» DOCUMENT SEGMENT
The search process try to find the K-nearest neighbors with distance smaller than epsilon. There are two typical use cases:

  • K-NN search. Set a fixed K (typically < 100), and a huge epsilon (default should be OK.)
  • radius search. Set epsilon to radius, and set a big K.

The search function fills the buffer "ids" and returns the actual number of IDs found. The return value is always <= K. For radius search, it might be tricky to figure out a proper radius. Even with the same radius, the number of points falling within that radius can be drastically different from different query points. In order not to return too many results when too large an epsilon is used, we ask the user to still provided a K (maybe ~1000), so there can be a cutoff. It is legitimate for the user to set K = N, so the result set can be as large as the whole dataset -- at the cost of a huge cost though. The space cost of search algorithm is theoretically O(K+P).

KGraph uses a graph-waling algorithm for search. It allows the user to provide a number of starting points. So the user can use KGraph to incrementally improve the search results returned by other indexing methods. To do so, set SearchParams::init to the number of starting point, and put the IDs of these points to the buffer "ids". If no starting points are provided (default behavior), KGraph samples a number of random points to start with. Providing starting points is not recommended, as it usually takes extra costs to generate such points, and they typically don't work as well as pure random starting points (for example, candidates generated by LSH are likely to be trapped from local optimal).

1.3.1 Index Pruning

By default, KGraph saves everything that is computed during the index construction stage. The index size is therefore larger than what is actually needed for the search stage. By setting KGraph::IndexParams::prune = 1, only what's used in the search stage will be saved to the index file to save space.

Smart edge compression with higher prune levels will be supported in future releases.

2. The KGraph Data API

2.1 Matrices Handling

KGraph provides a matrix class to handle the common case where vector data are densely stored as matrices.

namespace kgraph {
    template <typename T, unsigned A = KGRAPH_MATRIX_ALIGN>
    class Matrix {
    public:
        Matrix ();                                // construct an empty matrix with 0 rows and 0 cols.                
        Matrix (unsigned row, unsigned col);
        ~Matrix ();
        unsigned size () const;                   // return rows
        unsigned dim () const;                    // return cols
        size_t step () const;                     // size of each row in number of bytes, including padding
        void resize (unsigned r, unsigned c);
        T const *operator [] (unsigned i) const;  // starting address of i-th row
        T *operator [] (unsigned i);
        void zero ();                             // set the whole matrix to 0
        void load (const std::string &path, unsigned dim, unsigned skip = 0, unsigned gap = 0); // load raw data from file
        void load_lshkit (std::string const &path); // load a file stored in LSHKIT format.
        void save_lshkit (std::string const &path); // save data in LSHKIT format.
    };
}

LSHKIT format Raw Format

AVX support is still problematic at the current release

To take full advantage of SSE/AVX instructions, the matrix data are automatically aligned to multiples of KGRAPH_MATRIX_ALIGN bytes per row with padding of 0s. Specifically, KGRAPH_MATRIX_ALIGN=32 if AVX is enabled ("-mavx" or "-march=corei7") or 16 if SSE2 is enabled ("-msse2"), or 4 otherwise.

» ASSIGNED TASK 1
Decide whether each statement agrees with the KGraph documentation excerpt. For each, answer yes or no and quote the words that settle it.
(a) The search function can return more IDs than K.
(b) Setting KGraph::IndexParams::prune = 1 saves only what the search stage uses.
(c) KGRAPH_MATRIX_ALIGN is 16 when SSE2 is enabled.
» ASSIGNED TASK 2
Write out the KGraph documentation excerpt from "Matrix (unsigned row, unsigned" to "data in LSHKIT format.", word for word.

» GIVEN INFORMATION
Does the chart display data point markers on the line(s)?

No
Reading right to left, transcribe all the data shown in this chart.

» TASK RESULT 1
(a) No: "The return value is always <= K."
(b) Yes: "By setting KGraph::IndexParams::prune = 1, only what's used in the search stage will be saved to the index file to save space."
(c) Yes: "or 16 if SSE2 is enabled ("-msse2")"

» TASK RESULT 2
Matrix (unsigned row, unsigned col);
        ~Matrix ();
        unsigned size () const;                   // return rows
        unsigned dim () const;                    // return cols
        size_t step () const;                     // size of each row in number of bytes, including padding
        void resize (unsigned r, unsigned c);
        T const *operator [] (unsigned i) const;  // starting address of i-th row
        T *operator [] (unsigned i);
        void zero ();                             // set the whole matrix to 0
        void load (const std::string &path, unsigned dim, unsigned skip = 0, unsigned gap = 0); // load raw data from file
        void load_lshkit (std::string const &path); // load a file stored in LSHKIT format.
        void save_lshkit (std::string const &path); // save data in LSHKIT format.